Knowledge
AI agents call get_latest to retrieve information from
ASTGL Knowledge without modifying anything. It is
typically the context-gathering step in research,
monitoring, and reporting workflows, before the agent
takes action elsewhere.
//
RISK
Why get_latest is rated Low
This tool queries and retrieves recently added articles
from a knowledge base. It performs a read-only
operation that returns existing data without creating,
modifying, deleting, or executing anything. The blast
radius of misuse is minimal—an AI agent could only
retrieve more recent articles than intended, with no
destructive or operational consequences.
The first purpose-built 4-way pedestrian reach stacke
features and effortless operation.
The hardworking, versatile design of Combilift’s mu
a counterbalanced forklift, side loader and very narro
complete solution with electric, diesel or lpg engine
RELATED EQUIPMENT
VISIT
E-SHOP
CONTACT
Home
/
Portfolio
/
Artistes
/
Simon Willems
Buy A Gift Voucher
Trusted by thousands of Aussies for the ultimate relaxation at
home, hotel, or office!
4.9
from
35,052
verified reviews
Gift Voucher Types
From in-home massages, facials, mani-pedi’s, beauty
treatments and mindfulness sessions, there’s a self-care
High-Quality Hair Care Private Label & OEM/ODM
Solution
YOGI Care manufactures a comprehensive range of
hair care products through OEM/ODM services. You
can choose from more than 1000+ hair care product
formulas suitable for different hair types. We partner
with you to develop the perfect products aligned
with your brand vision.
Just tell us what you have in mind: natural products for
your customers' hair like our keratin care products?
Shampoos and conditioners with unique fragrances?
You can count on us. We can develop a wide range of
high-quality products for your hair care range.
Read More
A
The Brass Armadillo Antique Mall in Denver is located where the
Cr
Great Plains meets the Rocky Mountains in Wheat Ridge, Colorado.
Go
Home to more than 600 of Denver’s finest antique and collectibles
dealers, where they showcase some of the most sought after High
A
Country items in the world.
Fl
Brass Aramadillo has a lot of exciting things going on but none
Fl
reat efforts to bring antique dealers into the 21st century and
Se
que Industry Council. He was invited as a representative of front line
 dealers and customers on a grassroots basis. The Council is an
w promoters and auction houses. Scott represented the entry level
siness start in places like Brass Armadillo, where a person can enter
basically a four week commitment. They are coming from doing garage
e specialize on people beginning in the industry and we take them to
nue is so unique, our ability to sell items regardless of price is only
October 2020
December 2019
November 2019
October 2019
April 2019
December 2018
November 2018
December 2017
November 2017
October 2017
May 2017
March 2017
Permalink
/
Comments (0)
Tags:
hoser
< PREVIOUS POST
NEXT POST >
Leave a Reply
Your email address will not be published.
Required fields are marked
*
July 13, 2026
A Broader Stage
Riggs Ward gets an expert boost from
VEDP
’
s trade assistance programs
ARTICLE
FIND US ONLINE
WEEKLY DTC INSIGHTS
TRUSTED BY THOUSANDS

▬▬▬

> Required work:
Transcribe only the trailing portion of the entries above: the line that contains "July 13, 2026" and each line after it.

> Task result:
July 13, 2026
A Broader Stage
Riggs Ward gets an expert boost from
VEDP
’
s trade assistance programs
ARTICLE
FIND US ONLINE
WEEKLY DTC INSIGHTS
TRUSTED BY THOUSANDS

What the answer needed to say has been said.